WHAT YOU HAVE TO DO: Using the material below, print the line that contains "2026 gestart met een mooie CO₂ besparing", the line that contains "du fait de l’éviction", and every line in between, exactly and nothing else.

START INPUT RECORDS

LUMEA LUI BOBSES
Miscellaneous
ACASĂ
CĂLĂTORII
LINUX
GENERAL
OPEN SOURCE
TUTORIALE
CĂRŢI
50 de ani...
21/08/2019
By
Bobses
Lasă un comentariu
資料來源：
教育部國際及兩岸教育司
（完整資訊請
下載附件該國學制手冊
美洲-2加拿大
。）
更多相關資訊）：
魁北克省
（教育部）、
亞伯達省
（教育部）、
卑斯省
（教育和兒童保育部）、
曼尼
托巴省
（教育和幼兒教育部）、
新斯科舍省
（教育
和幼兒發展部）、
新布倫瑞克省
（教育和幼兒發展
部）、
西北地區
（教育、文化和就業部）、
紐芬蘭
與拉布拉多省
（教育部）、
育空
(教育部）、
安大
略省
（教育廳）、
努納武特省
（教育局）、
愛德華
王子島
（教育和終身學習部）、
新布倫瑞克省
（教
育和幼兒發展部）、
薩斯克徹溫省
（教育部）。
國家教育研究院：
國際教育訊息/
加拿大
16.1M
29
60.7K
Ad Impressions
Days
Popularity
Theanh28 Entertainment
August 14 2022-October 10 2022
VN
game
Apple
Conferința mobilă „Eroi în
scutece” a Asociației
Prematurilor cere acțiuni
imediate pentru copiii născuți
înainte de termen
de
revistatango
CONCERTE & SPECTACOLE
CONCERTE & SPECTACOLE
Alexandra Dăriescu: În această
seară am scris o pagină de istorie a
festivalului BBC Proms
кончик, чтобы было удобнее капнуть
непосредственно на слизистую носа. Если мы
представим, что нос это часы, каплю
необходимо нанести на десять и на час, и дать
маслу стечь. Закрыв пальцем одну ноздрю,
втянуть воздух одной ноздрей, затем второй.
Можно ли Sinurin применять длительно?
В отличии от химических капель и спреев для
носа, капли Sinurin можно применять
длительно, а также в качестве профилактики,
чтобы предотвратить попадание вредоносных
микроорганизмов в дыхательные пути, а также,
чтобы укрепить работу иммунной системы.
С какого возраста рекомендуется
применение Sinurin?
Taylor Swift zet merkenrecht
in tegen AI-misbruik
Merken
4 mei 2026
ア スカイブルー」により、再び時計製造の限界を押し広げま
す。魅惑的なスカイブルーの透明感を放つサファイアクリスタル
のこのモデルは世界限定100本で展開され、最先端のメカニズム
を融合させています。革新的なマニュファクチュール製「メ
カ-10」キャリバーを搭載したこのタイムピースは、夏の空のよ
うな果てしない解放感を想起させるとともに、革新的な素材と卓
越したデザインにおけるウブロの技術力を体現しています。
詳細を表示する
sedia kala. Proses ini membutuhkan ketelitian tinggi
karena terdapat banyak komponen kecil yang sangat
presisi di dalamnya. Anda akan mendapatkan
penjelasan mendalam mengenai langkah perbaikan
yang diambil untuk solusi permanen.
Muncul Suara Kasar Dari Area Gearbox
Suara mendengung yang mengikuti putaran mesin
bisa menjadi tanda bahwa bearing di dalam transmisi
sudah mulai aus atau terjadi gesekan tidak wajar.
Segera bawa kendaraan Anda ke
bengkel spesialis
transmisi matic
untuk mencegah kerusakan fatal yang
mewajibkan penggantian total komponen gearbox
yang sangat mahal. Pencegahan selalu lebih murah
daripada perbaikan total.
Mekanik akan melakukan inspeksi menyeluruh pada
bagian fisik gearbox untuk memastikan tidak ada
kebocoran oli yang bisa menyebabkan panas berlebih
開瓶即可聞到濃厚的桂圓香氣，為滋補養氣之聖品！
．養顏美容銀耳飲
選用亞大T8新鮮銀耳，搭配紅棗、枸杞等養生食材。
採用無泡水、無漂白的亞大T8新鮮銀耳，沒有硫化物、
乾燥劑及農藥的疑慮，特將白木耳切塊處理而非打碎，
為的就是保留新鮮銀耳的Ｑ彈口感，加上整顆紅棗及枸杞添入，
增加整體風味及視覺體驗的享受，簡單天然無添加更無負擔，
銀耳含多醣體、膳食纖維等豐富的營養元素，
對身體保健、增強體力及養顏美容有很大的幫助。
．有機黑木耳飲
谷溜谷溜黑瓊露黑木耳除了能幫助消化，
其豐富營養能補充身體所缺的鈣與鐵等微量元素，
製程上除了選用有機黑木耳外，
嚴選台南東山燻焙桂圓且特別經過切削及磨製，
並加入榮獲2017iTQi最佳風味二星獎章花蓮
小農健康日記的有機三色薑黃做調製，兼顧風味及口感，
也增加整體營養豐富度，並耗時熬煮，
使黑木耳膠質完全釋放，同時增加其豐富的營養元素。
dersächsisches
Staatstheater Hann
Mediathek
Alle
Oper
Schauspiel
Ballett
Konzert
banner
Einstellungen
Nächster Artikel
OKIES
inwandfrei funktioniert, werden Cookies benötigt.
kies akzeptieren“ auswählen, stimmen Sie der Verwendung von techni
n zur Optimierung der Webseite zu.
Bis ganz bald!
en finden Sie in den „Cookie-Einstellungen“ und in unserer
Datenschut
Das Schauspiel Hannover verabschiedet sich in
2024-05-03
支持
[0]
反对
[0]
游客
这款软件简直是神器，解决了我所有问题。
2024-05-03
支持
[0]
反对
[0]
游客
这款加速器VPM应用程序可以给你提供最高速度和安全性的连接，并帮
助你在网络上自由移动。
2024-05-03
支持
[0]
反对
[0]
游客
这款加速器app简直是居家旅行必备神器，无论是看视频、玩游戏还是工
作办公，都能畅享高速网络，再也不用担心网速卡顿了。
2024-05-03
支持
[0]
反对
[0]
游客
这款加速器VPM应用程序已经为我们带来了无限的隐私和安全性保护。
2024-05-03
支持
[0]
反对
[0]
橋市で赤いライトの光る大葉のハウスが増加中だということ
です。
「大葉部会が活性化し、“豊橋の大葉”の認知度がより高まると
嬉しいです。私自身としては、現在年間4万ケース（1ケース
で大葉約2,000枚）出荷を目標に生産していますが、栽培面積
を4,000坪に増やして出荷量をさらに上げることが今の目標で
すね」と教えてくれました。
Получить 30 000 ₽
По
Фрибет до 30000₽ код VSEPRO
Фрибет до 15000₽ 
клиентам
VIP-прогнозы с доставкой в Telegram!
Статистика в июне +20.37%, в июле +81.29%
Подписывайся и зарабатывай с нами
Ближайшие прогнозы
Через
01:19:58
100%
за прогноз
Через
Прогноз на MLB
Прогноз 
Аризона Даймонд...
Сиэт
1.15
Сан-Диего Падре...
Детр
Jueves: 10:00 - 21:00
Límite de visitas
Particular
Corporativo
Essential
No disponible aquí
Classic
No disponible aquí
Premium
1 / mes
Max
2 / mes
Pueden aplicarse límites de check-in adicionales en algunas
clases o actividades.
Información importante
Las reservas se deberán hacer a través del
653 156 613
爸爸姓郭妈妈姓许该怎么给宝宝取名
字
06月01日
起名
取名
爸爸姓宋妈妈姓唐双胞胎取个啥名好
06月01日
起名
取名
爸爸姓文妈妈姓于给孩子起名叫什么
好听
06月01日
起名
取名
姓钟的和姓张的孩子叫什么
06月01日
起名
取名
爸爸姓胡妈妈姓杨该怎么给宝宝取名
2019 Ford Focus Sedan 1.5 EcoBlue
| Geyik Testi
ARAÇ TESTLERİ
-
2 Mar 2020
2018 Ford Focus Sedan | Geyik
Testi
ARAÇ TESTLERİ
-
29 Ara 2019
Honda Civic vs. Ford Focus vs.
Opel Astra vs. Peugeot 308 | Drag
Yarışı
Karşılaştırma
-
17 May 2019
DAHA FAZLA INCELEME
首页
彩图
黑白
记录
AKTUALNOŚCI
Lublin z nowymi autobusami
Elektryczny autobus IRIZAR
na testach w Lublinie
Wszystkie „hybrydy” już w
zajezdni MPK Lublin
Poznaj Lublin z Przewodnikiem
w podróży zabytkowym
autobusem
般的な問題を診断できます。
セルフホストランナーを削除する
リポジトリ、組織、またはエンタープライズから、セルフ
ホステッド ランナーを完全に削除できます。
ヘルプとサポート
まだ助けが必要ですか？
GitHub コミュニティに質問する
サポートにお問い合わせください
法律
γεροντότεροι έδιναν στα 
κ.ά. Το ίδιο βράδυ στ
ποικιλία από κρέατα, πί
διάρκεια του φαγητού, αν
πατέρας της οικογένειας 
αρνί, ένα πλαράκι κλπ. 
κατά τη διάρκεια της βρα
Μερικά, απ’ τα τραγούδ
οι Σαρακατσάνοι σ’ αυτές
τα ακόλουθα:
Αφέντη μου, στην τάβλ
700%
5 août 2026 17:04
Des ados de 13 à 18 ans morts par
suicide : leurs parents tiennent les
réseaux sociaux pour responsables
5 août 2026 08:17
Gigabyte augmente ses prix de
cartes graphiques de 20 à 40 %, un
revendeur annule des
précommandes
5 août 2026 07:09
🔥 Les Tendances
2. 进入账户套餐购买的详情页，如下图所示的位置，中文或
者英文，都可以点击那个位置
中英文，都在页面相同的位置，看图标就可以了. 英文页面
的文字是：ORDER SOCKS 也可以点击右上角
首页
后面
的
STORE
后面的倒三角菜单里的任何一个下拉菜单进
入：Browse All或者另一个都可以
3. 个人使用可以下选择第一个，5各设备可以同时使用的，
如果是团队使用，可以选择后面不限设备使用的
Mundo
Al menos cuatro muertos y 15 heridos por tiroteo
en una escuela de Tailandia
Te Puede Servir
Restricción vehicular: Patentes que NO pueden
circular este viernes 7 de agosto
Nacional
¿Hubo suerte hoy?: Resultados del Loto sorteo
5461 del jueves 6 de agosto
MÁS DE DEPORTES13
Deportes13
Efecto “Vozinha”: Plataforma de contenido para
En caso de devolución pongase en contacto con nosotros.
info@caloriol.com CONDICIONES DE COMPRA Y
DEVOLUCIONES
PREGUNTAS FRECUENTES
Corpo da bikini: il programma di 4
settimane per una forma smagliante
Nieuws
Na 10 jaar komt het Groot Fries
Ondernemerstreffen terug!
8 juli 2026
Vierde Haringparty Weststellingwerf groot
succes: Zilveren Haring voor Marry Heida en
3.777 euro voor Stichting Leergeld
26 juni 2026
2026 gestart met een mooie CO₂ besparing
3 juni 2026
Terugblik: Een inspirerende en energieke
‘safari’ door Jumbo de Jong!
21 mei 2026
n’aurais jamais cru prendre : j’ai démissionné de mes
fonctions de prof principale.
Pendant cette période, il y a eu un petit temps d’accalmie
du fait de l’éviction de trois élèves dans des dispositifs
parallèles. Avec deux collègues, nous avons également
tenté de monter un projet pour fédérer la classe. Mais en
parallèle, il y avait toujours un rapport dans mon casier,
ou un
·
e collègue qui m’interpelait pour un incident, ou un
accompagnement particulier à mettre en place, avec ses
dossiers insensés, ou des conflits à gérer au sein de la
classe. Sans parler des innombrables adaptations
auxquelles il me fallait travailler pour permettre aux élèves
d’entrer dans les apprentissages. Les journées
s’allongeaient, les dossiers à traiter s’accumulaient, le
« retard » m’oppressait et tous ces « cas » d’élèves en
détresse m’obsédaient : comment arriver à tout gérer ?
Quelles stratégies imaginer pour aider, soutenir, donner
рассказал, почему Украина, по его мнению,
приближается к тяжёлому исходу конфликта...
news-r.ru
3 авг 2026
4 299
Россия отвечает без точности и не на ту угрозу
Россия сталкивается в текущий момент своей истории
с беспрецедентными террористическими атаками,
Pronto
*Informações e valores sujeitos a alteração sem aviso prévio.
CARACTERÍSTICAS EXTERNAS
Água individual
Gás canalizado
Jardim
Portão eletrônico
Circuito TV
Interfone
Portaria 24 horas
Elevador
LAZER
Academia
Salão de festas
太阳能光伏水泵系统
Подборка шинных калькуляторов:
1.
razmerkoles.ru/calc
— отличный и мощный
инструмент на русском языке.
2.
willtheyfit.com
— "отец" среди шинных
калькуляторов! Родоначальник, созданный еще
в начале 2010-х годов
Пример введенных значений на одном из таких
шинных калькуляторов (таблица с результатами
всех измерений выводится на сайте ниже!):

END INPUT RECORDS

YOUR SOLUTION:
2026 gestart met een mooie CO₂ besparing
3 juni 2026
Terugblik: Een inspirerende en energieke
‘safari’ door Jumbo de Jong!
21 mei 2026
n’aurais jamais cru prendre : j’ai démissionné de mes
fonctions de prof principale.
Pendant cette période, il y a eu un petit temps d’accalmie
du fait de l’éviction de trois élèves dans des dispositifs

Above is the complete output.